Organizing for change, a group of early childhood educators and care providers in the 1990s launched a national advocacy campaign fighting for “rights, raises, and respect.”  The Worthy Wagers, as they were known, fought to shine a spotlight on the conditions and experiences of teachers of America’s youngest children. By 1998, during the seventh year of the campaign, this group drafted a set of seminal documents: the Model Work Standards.

The Model Work Standards

Designed to demonstrate what supportive workplace environments could look like for center-based and family child care settings, the Model Work Standards established a shared framework for quality improvement and change at the program level. While there have been strides in advancing policies and practices since the 1990s, these improvements have mostly focused on increasing the expectations of educators, and little has been done to address what educators themselves need to effectively engage in their practice.

The research clearly paints a picture of what young children require for healthy development. Yet our policy narrative still seems to dance around a simple fact: providing the quality interactions that young children need requires healthy, educated, and well-compensated teachers who enjoy supportive work environments.

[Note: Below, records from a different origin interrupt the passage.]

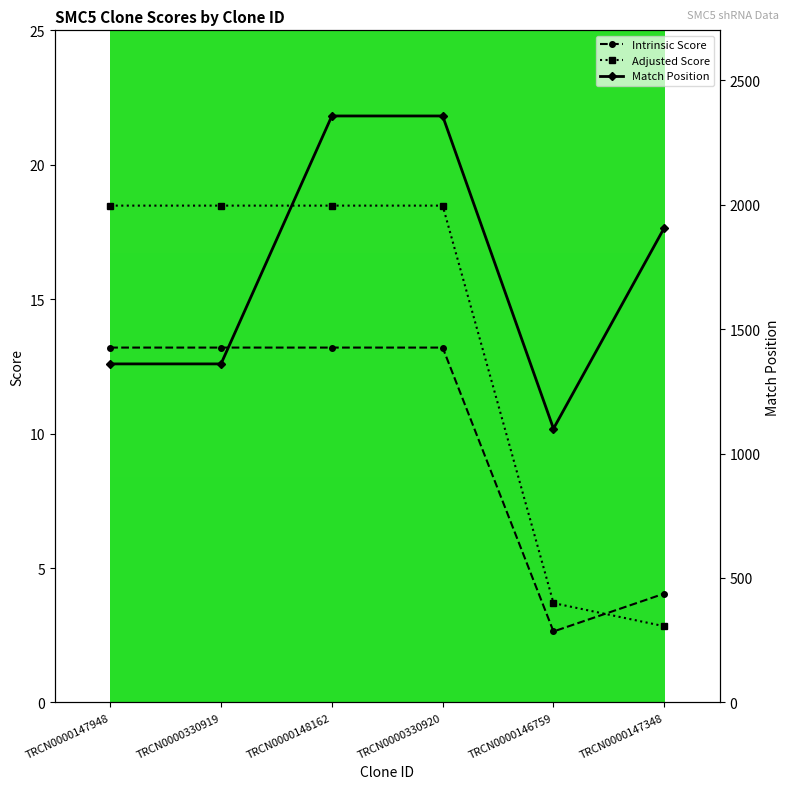

What is the label of the 5th point from the left?

TRCN0000146759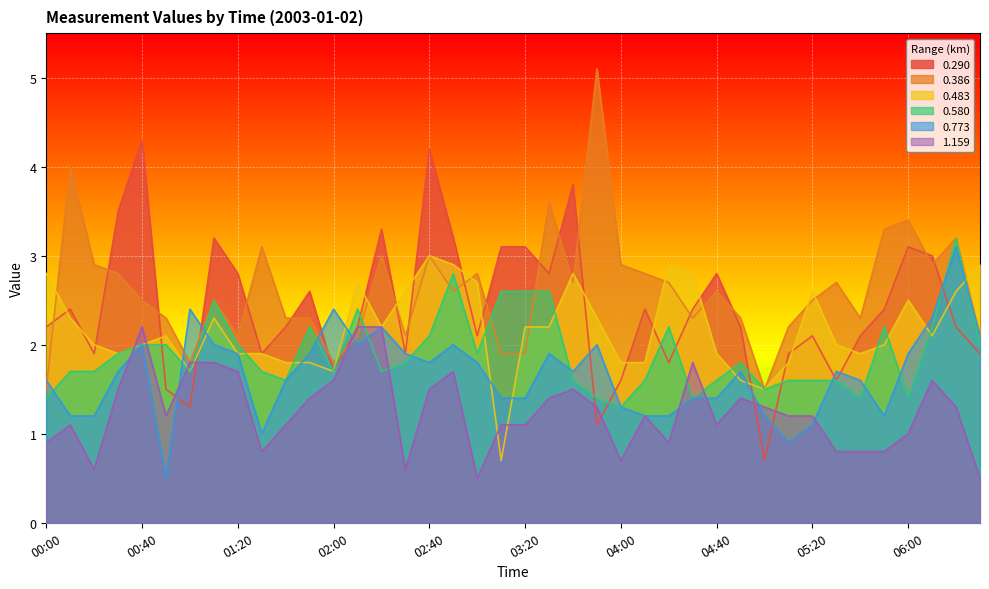

What is the label of the 28th point from the right?

02:00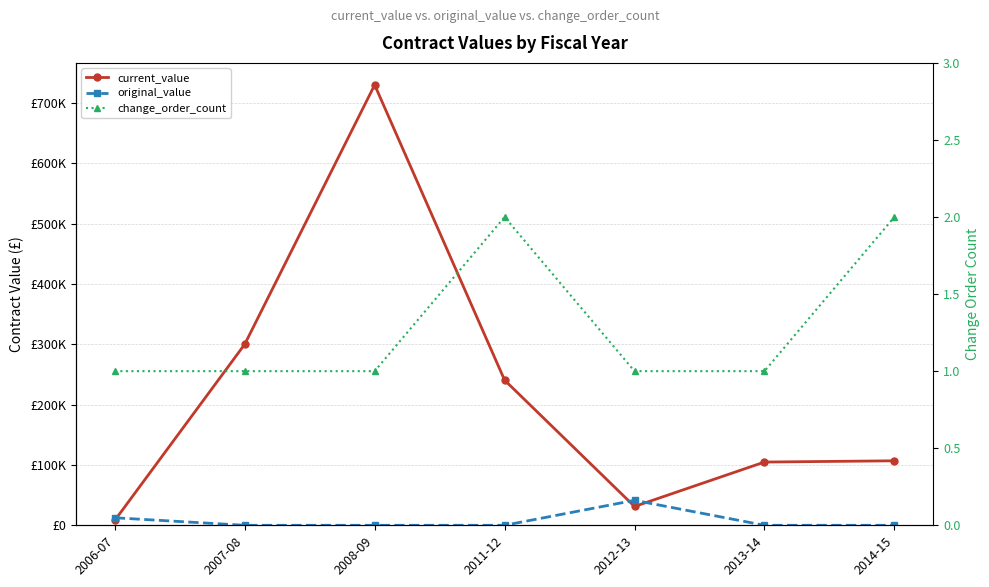

What value does the original_value series have at 2012-13?

41390.0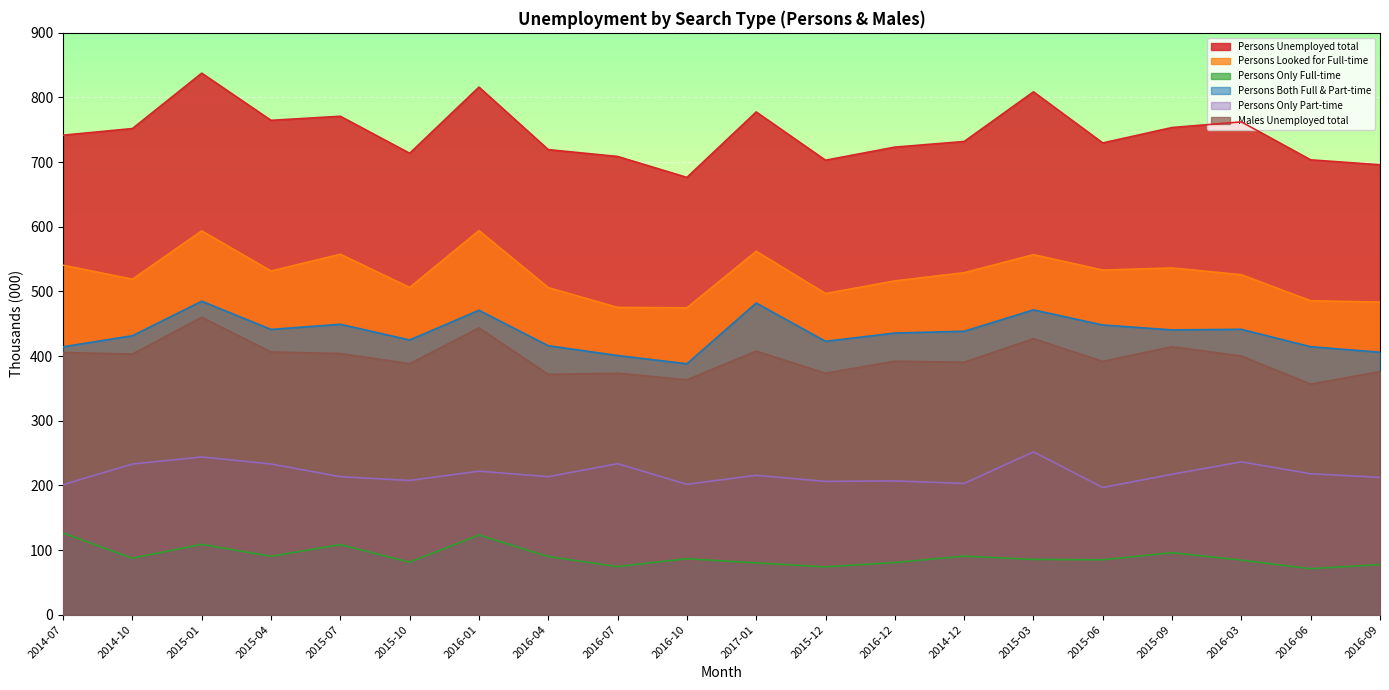

Which category has the lowest value across all series?

2016-06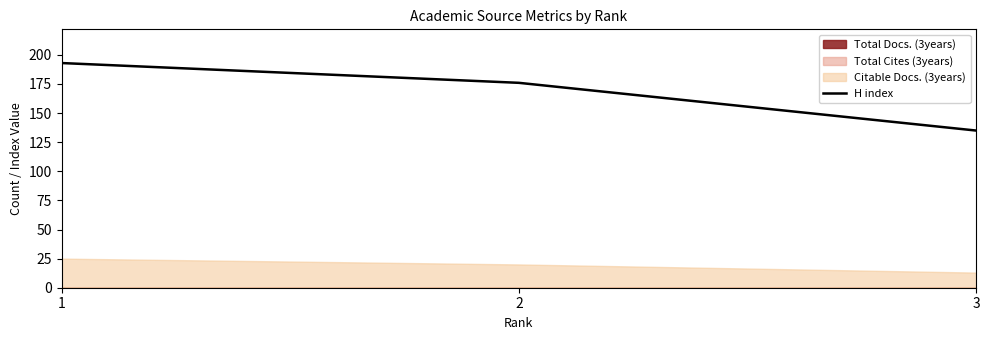

How many lines are shown in the chart?

1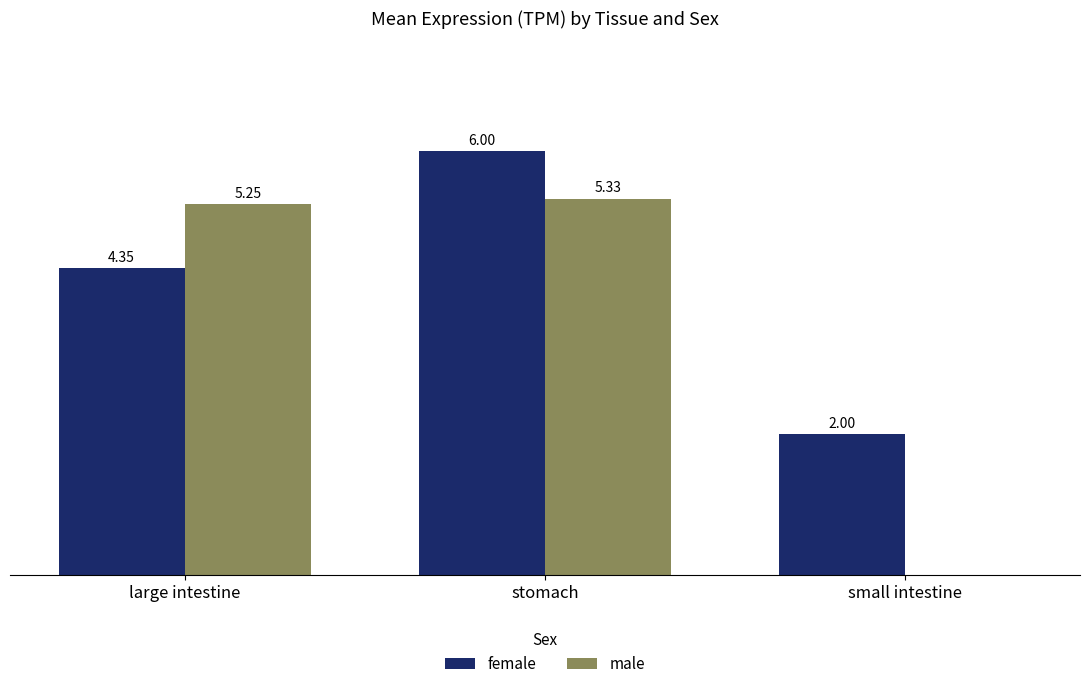

At which label is female closest to 4?

large intestine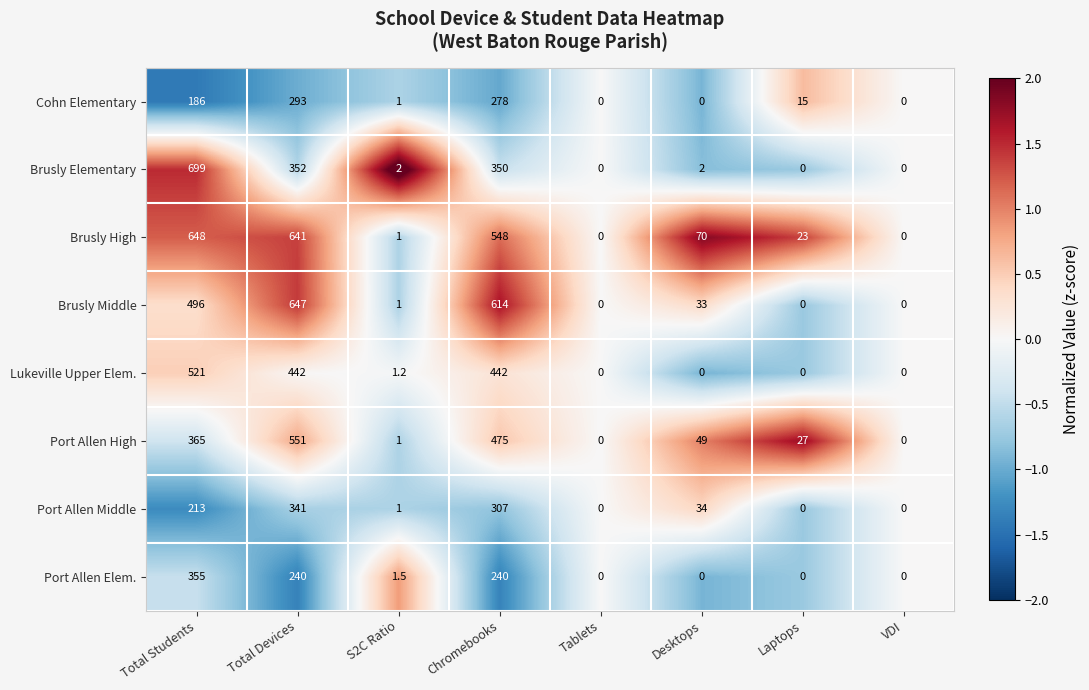

What is the average value of the Port Allen High series?

183.5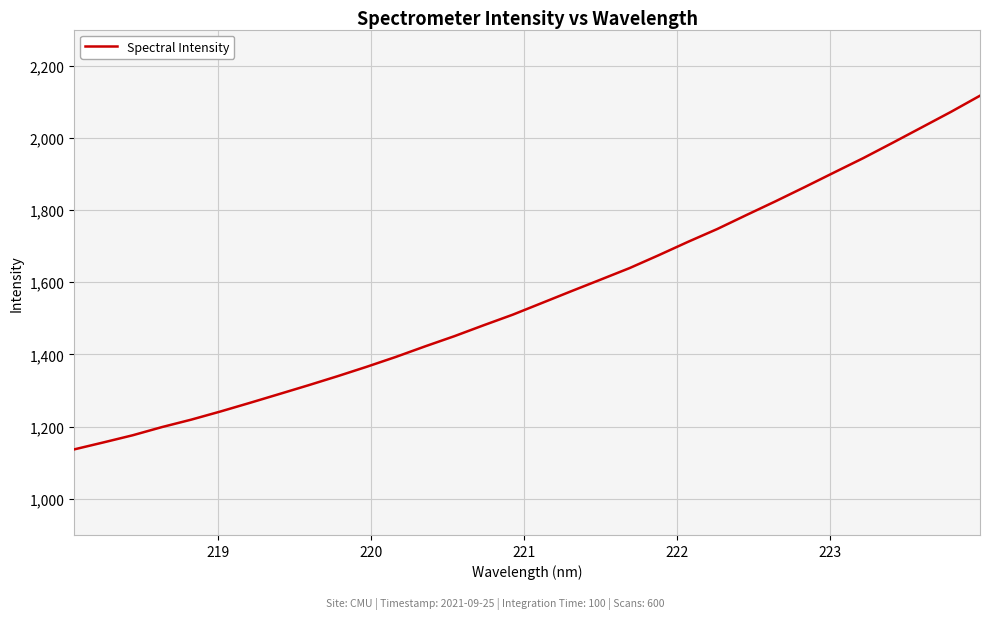

How many categories are shown in the chart?

32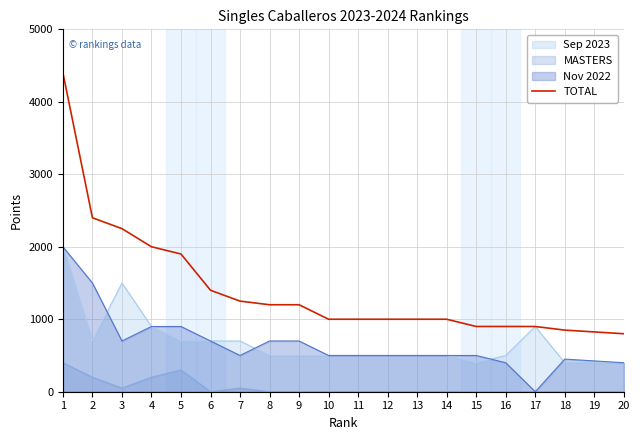

How many series are shown in this chart?

4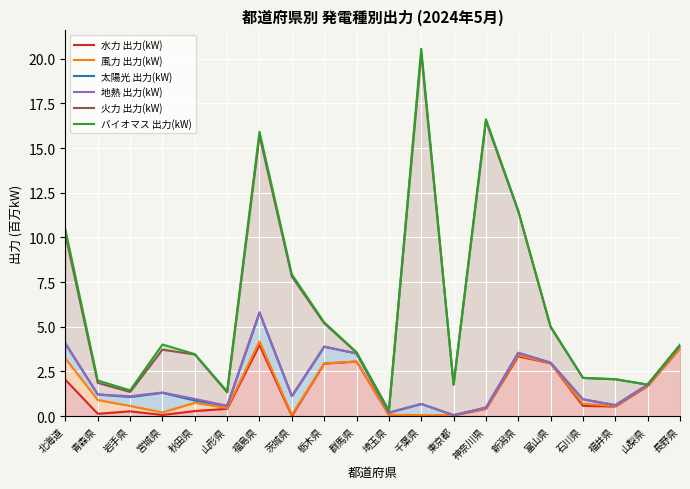

True or false: バイオマス 出力(kW) has a value of 2.3 at 山梨県.

False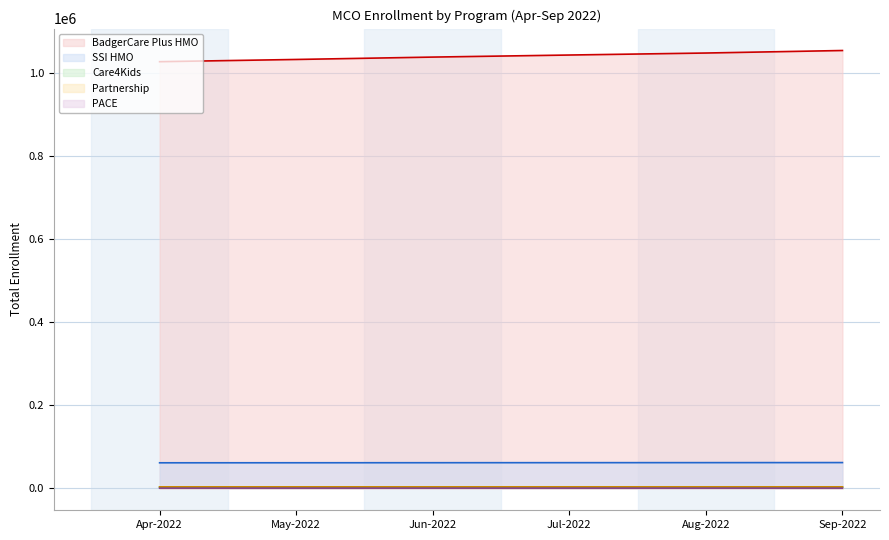

What is the sum of the BadgerCare Plus HMO values at Apr-2022 and Jun-2022?

2064129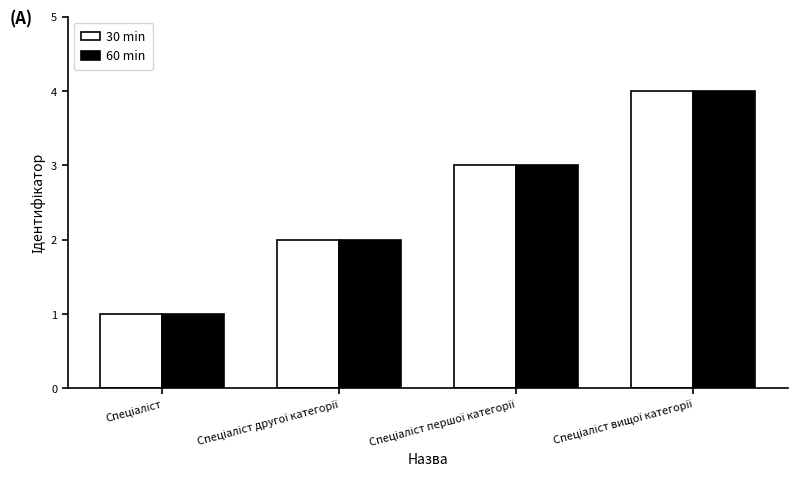

What is the difference between the maximum and minimum values in the 60 min series?

3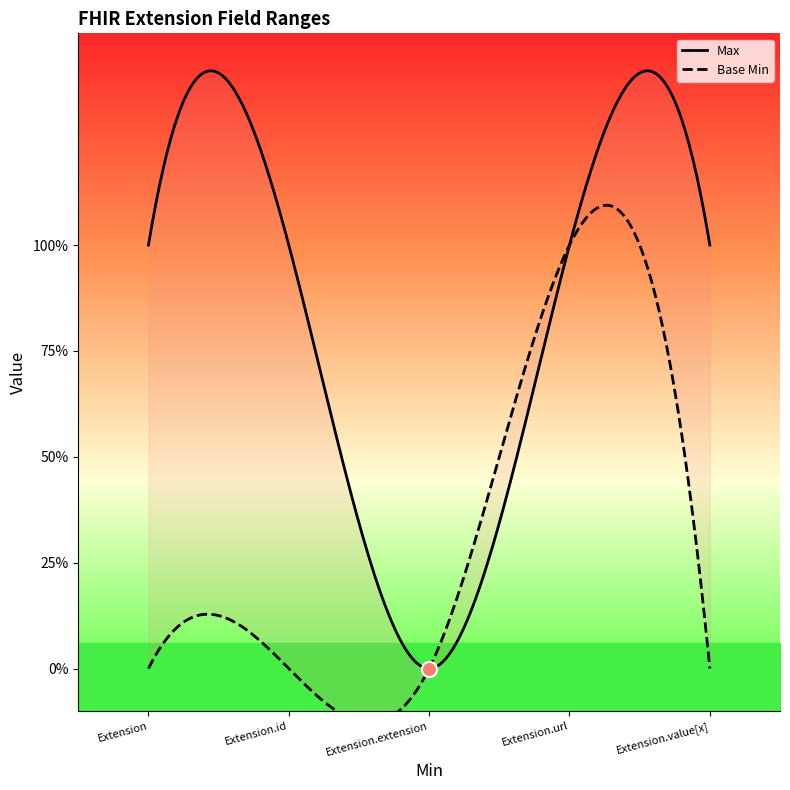

Which series contains the lowest Y value?

Max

Two decades of quality improvement efforts, largely absent teachers’ voices, make the Model Work Standards just as relevant today as they were in 1998. Needed now more than ever, the 2019 update for center-based teachers and family child care providers — released today by the Center for the Study of Child Care Employment and the American Federation of Teachers — has the potential to bring the needs and rights of teachers and providers back into focus.

Access them here.

The Model Work Standards in Practice Today

In my work supporting early educators and their practice, I leverage the Model Work Standards to drive conversations around change in my community. In the fall of 2017, my organization, EQuIPD, along with other groups in Guilford County, facilitated a meeting with early childhood educators, administrators, families, and community members to create a plan based on a single critical question: “What will it take for Guilford County to attract, retain, and engage a highly educated and qualified early childhood workforce?”

One teacher described how she is tired of asking for something to change because all she hears are reasons why change is not possible… repeatedly.

In these conversations, teachers explained how daily documentation and observation requirements, paired with few resources and little paid time to complete such work, impacted the care they were able to provide to children. Others described feeling unable to fully “deliver on the promise” of quality early childhood education because their programs could not retain qualified co-workers. One teacher described how she is tired of asking for something to change because all she hears are reasons why change is not possible…repeatedly. Our community came away from this event with a plan informed by the voices of more than 200 stakeholders.

Woman giving a presentation on the model work standards.

Last month, at a meeting of teachers and providers in Guilford County, we previewed the updated Model Work Standards and intend to use them to build on our preceding conversations in an ongoing project in our community.

The diversity that exists among early childhood programs and stakeholder voices can make it difficult to envision exactly where a change process might begin. The Model Work Standards create an opportunity for us to collectively move from a focus on what needs changing to how we might change together, under what conditions, and what steps to consider next. The seeds for change were planted when teachers and providers came together and created the first version of the Model Work Standards. As they move back into the conversation today, we are hopeful that they will serve as a framework for our own community in Guilford County — and others, too — to bring the workforce into the center of the conversation for our future.

Our fight is not new, but the prospect of improving the working conditions and well-being of early educators makes the struggle more than worth it.

Ashley Allen is a Work Environment and Compensation Coordinator at EQuIPD, North Carolina. She leads programmatic improvement efforts and educator advocacy in the Guilford County area. Ashley is currently completing her doctoral work in educational leadership and cultural foundations at the University of North Carolina, Greensboro.